Dec 26, 2025

Part 3. Data Validation with Pytest

Continue the data validation following prior one now using pytest. Before using pytest, I have written a standard python script to check my data. It works well actually but I thought I wanted to see how it works with pytest.

Here’s some of my learnings.

Key Syntax & Concepts

Fixtures (`@pytest.fixture`)

Fixtures are setup functions, and I can use the fixture to avoid in-place data updates, which happens a lot in DS work.

scope="session": This is critical for performance. It tells Pytest to load the dataframe once and keep it in memory for the entire test run.
Without this: Pytest would reload the Parquet file 50 times if I have 50 tests.
autouse=True: Automatically applies the fixture to every test without needing to request it as an argument.
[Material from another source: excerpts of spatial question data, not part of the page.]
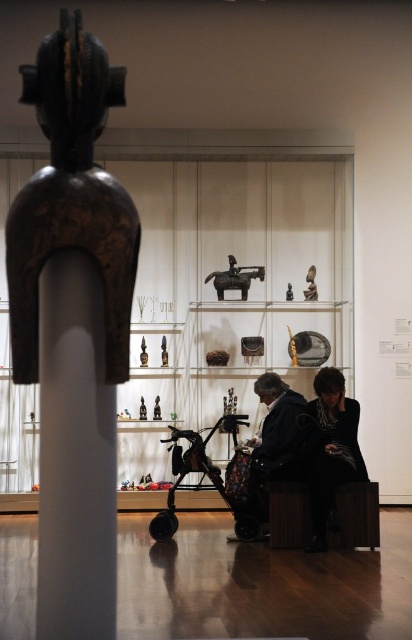
You are standing in the museum and want to see the artifacts in the display case. There is a large dark wooden sculpture blocking your view. Where is the point at coordinates (74, 456) located?

The point at coordinates (74, 456) is located on the white glossy pillar at center, which might be part of the display case structure, possibly between the sculpture and the case, allowing you to navigate around it for a better view.

You are standing in front of the museum display case and want to see the artifacts inside. However, there is a large sculpture blocking your view. Where is the black polished wood figure at center located in terms of its 2D coordinates?

The black polished wood figure at center is located at the 2D coordinates of point (74, 326).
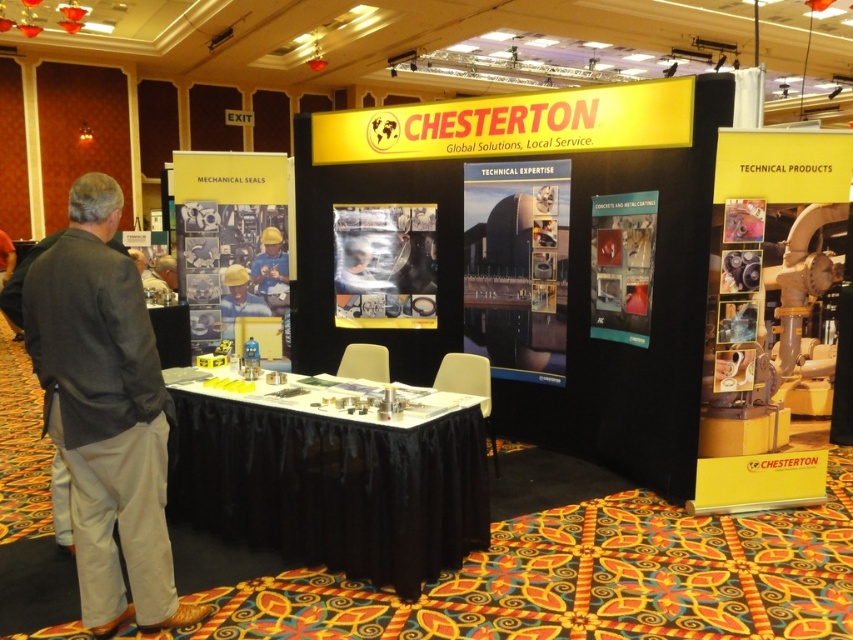
Between white fabric table at center and gray fabric pants at left, which one is positioned lower?

white fabric table at center is lower down.

Is white fabric table at center further to the viewer compared to gray fabric pants at left?

Yes, it is behind gray fabric pants at left.

This screenshot has height=640, width=853. What are the coordinates of `white fabric table at center` in the screenshot? It's located at (332, 486).

Locate an element on the screen. Image resolution: width=853 pixels, height=640 pixels. white fabric table at center is located at coordinates tap(332, 486).

Consider the image. Is gray fabric pants at left taller than yellow hard hat at center?

Yes, gray fabric pants at left is taller than yellow hard hat at center.

Who is more distant from viewer, (73,198) or (244,314)?

Point (244,314)

Is point (173, 616) in front of point (235, 312)?

Yes.

I want to click on gray fabric pants at left, so tap(105, 412).

Who is shorter, white fabric table at center or yellow hard hat at center?

yellow hard hat at center

Who is positioned more to the left, white fabric table at center or yellow hard hat at center?

yellow hard hat at center is more to the left.

The height and width of the screenshot is (640, 853). Describe the element at coordinates (332, 486) in the screenshot. I see `white fabric table at center` at that location.

Where is `white fabric table at center`? Image resolution: width=853 pixels, height=640 pixels. white fabric table at center is located at coordinates (332, 486).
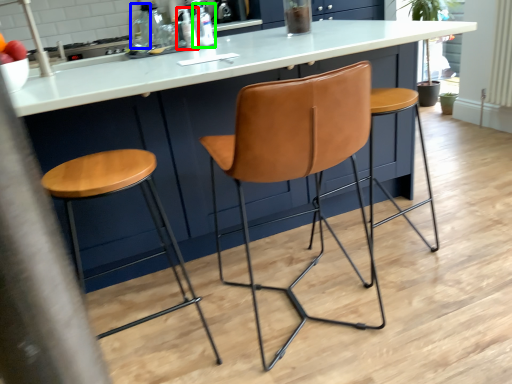
Question: Estimate the real-world distances between objects in this image. Which object is farther from bottle (highlighted by a red box), bottle (highlighted by a blue box) or bottle (highlighted by a green box)?

Choices:
 (A) bottle
 (B) bottle

Answer: (A)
I used this for the Polars display config so tables always look nice in logs.

1
@pytest.fixture(scope="session")
2
def df():
3
    # only reads disk once!
4
    return pl.read_parquet("sample_data.parquet")

Parametrization (`@pytest.mark.parametrize`)

This is the engine of the validation suite. It allows us to write one test function but run it multiple times with different inputs.

How I used it:

Generate the list of cases: I used list comprehensions to extract rules from the YAML schema.

1
# creates a list like: [('age', 0), ('salary', 20000)]
2
min_val_rules = get_rules("min")

Decorate the test:

1
@pytest.mark.parametrize("col, min_val", min_val_rules)
2
def test_min_val(df, col, min_val):
3
    # this function runs once for every item in min_val_rules
4
    ...

Syntax Deep Dive: `@pytest.mark.parametrize`

The syntax can be confusing because it links strings to function arguments.

There are two main arguments you must provide:

argnames (String): A comma-separated string identifying the variable names.
argvalues (List): A list of data.

1
import pytest
2

3
#                       (1) THE NAMES              (2) THE DATA
4
#                            │                          │
5
#                            ▼                          ▼
6
@pytest.mark.parametrize("param_name, another_param", [
7
    (value1_a, value1_b),
8
    (value2_a, value2_b),
9
    # ... more test cases
10
])
11

12
def test_function(param_name, another_param):
13
#                        ▲       ▲
14
#                        │       │
15
#                 (3) MUST MATCH EXACTLY
16
    assert param_name + another_param > 0

Best Practices for Data Validation

Fail Fast vs. Collect Errors: Pytest collects errors by default (good).
Schema as Code: Keeping rules in schema.yaml makes it readable for non-coders (like PMs or stakeholders).
Sanity Check the Fixture: My df fixture includes a try/except block. If the input file doesn’t exist, pytest.fail stops the whole suite immediately, saving time.
Display Settings: Setting pl.Config.set_tbl_rows(20) in the autouse fixture ensures that if I print a dataframe in a failed test for debugging, I can actually see the data in the CI/CD logs.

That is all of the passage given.